Qualified High Deductible Health Plan: A high deductible health plan that meets requirements of Health Savings Account or Medical Savings Account legislation.
Qualified Plan: A plan that allows contributions by the employer to be deductible from employees’ taxable income, and provides employees' future benefits not be considered as taxable income in the year they are made.
Qualified Status Change: A life event (e.g., getting married, divorced, or having or adopting a child), which allows you to make certain changes to your medical and insurance benefit coverages, under IRS regulations.
Rebate: A reduction of a premium.
Reimbursement: Payment of money related to the amount of loss to the insured upon the occurrence of a defined loss.
Reinstatement: Putting a lapsed policy back in force.
Reinsurance: An insurance company procures insurance from another insurer to protect against loss or liability from the original insurance.
Retroactive Date: Date on a "claims made" liability policy that triggers the beginning of insurance coverage.
Rider: An endorsement to an insurance policy that modifies clauses and provisions of the policy, adding or excluding coverage(s).
Risk: The term is used to define causes of loss covered by a policy.
Schedule: A list of specified amounts payable for surgical procedures, dismemberments, ancillary expenses or the like in health insurance policies.
Small Group Health Plan: Plans with at least two, but no more than 50 eligible employees.
Special Enrollment Period: A time, triggered by certain specific events including family status changes, during which you and your dependents must be permitted to sign up for coverage under a group health plan.

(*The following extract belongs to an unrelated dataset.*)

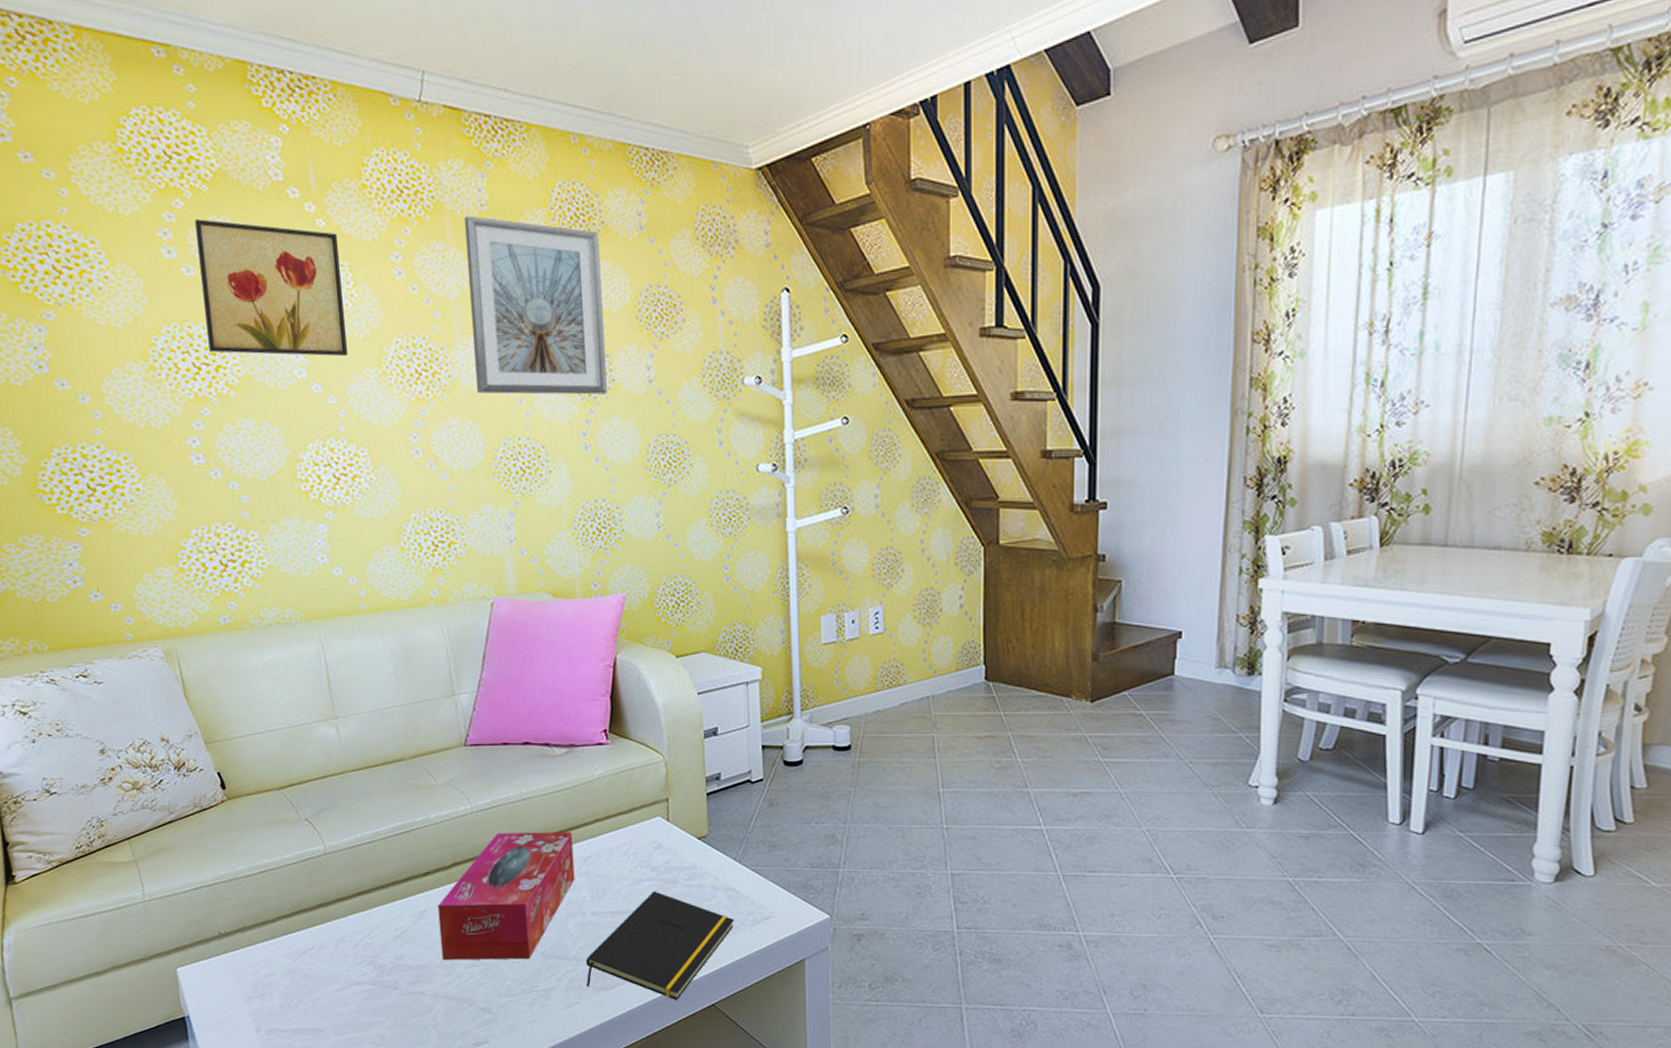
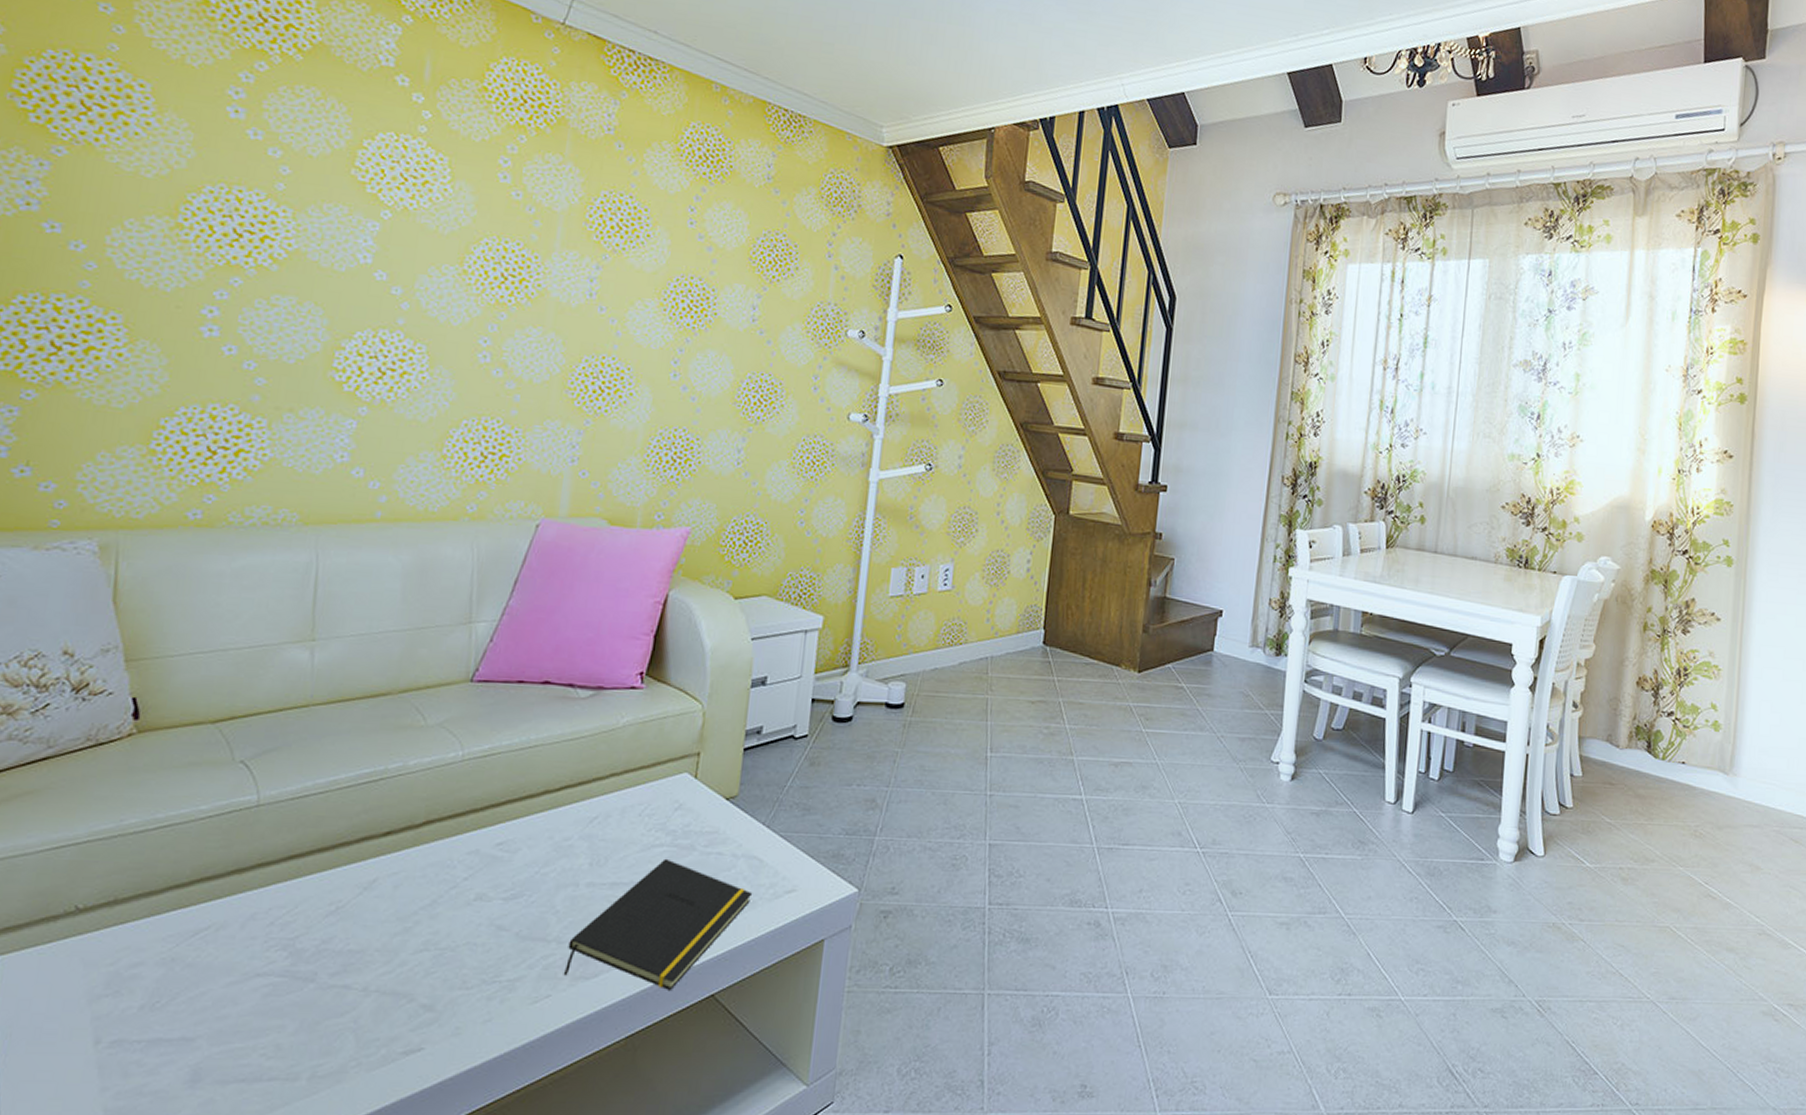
wall art: present [195,219,349,357] -> none [258,86,444,249]
tissue box: present [437,831,575,960] -> none [384,785,581,943]
picture frame: present [463,215,607,395] -> none [565,136,725,326]

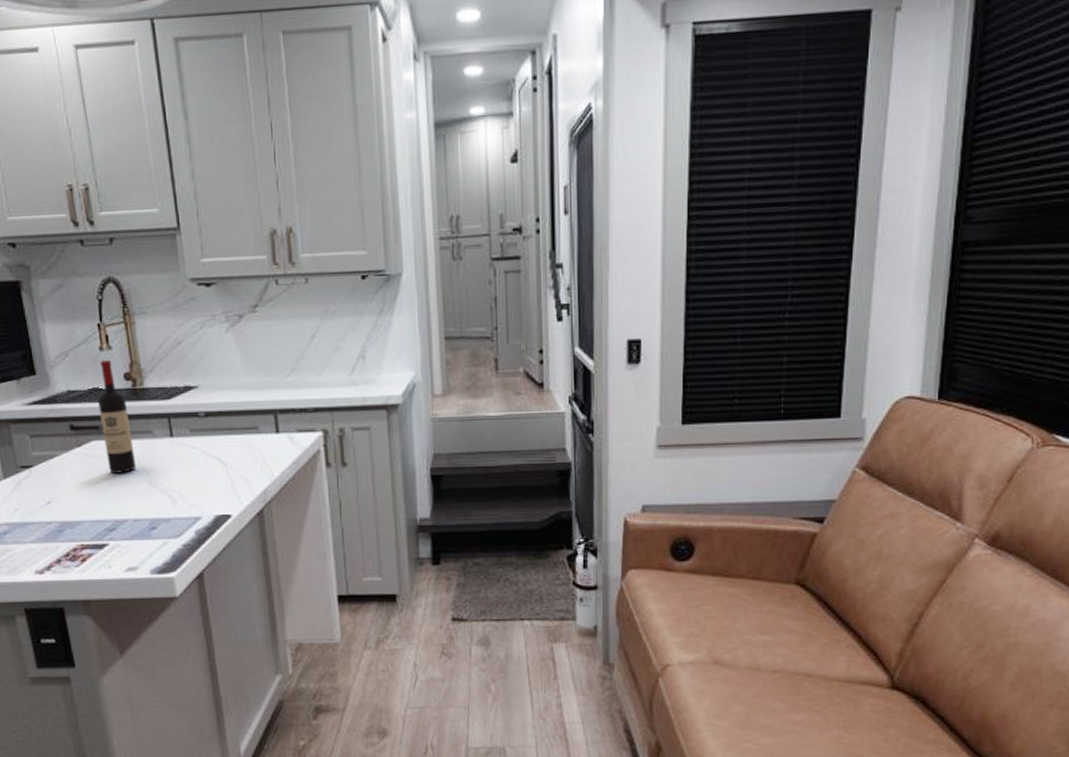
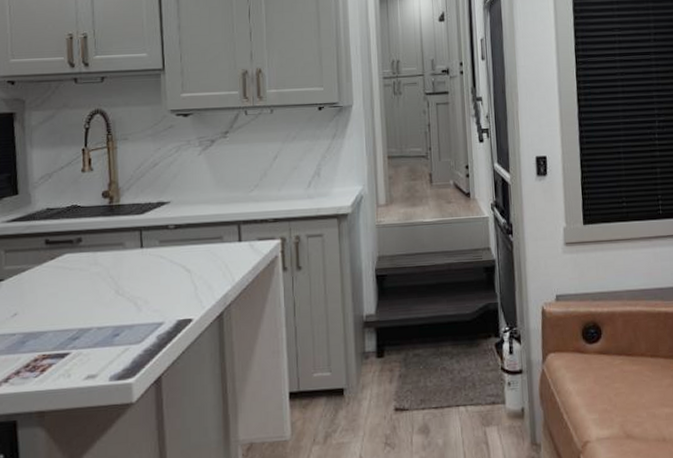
wine bottle: present [98,360,137,474] -> none [75,181,106,284]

Special enrollment periods must last at least 30 days. Also see Late Enrollment.
Specified Disease Insurance: A policy that provides stated benefits, usually of large amounts, toward the expense of treatment of the disease or diseases named in the policy.
Stop Loss: Any provision in a policy designed to limit a company's loss at a given point. A type of reinsurance designed to transfer the loss from the ceding company to the reinsurer at a predetermined point.
Subrogation: The legal process by which an insurance company seeks from a third party who may have caused the loss, recovery of the amount paid to the insured.
Tail: This term has been used to describe both the exposure that exists after expiration of a policy and the coverage that may be purchased to cover that exposure.
Temporary Assistance for Needy Families (TANF): A federal program that provides benefits to low-income families with children.
Term Insurance: Life insurance issued for a stated temporary period of time.
Trade Adjustment Assistance (TAA) Program: A federal program that provides aid to workers who lose their job or whose hours of work and wages are reduced as a result of increased imports. The TAA Program offers benefits and re-employment services.
U.S. Department of Labor: A department of the federal government that regulates labor issues including employer provided health benefit plans.
Under-Insurance: A condition in which not enough insurance is carried to cover the insurable value.